**Problem requirements**
How many of the lines below hold "archivos"? Only the number, please.
##### Data for analysis #####
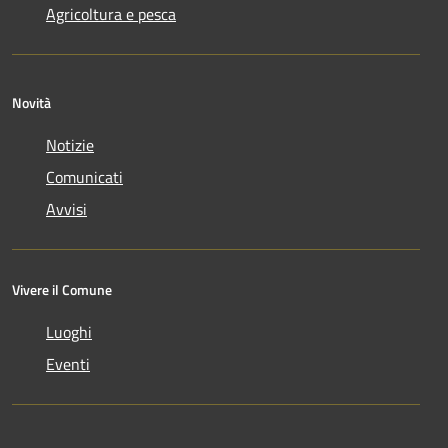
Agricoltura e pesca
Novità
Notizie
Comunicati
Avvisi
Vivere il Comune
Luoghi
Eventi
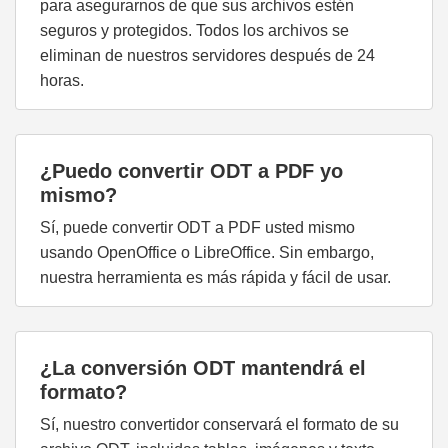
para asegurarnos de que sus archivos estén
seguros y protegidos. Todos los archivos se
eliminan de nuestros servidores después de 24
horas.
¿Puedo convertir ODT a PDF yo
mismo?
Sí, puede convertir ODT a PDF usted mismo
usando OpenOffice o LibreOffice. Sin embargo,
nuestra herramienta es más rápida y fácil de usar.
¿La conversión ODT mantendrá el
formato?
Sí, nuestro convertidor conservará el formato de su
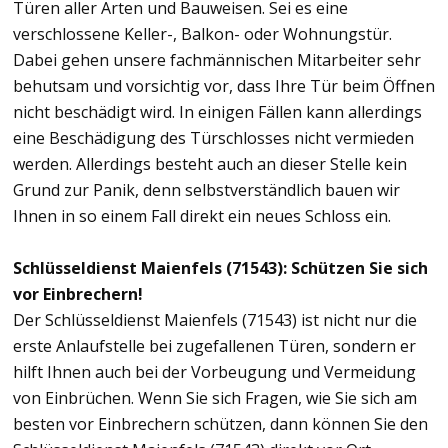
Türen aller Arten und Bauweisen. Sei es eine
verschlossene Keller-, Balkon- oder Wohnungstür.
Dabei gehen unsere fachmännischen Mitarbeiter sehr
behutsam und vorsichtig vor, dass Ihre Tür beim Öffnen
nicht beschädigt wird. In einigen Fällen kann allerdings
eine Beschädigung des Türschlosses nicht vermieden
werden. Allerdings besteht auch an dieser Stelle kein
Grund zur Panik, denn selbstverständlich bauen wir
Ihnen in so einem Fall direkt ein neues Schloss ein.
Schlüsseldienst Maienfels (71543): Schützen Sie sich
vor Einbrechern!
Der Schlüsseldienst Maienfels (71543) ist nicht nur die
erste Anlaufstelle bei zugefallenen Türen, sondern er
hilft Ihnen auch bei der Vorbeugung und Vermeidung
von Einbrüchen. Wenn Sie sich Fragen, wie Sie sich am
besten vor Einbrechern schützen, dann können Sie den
#####
##### Data for analysis #####
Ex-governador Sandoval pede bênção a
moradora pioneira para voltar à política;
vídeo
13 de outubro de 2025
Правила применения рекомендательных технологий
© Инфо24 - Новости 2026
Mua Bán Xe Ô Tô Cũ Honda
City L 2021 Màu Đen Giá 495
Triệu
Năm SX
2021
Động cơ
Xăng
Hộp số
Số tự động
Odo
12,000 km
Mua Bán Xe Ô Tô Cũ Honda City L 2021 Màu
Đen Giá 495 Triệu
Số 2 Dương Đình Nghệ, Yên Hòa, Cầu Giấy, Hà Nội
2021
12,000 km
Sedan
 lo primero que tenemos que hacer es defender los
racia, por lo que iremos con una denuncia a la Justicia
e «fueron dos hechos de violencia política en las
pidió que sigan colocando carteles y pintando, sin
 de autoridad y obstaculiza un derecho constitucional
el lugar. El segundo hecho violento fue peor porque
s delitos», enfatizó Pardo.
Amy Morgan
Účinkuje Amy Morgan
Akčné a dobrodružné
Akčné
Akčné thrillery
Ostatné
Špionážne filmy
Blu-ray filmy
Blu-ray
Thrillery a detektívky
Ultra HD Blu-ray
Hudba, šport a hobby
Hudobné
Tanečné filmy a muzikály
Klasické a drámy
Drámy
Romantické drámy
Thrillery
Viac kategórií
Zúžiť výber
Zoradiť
#####
**Answer space**
2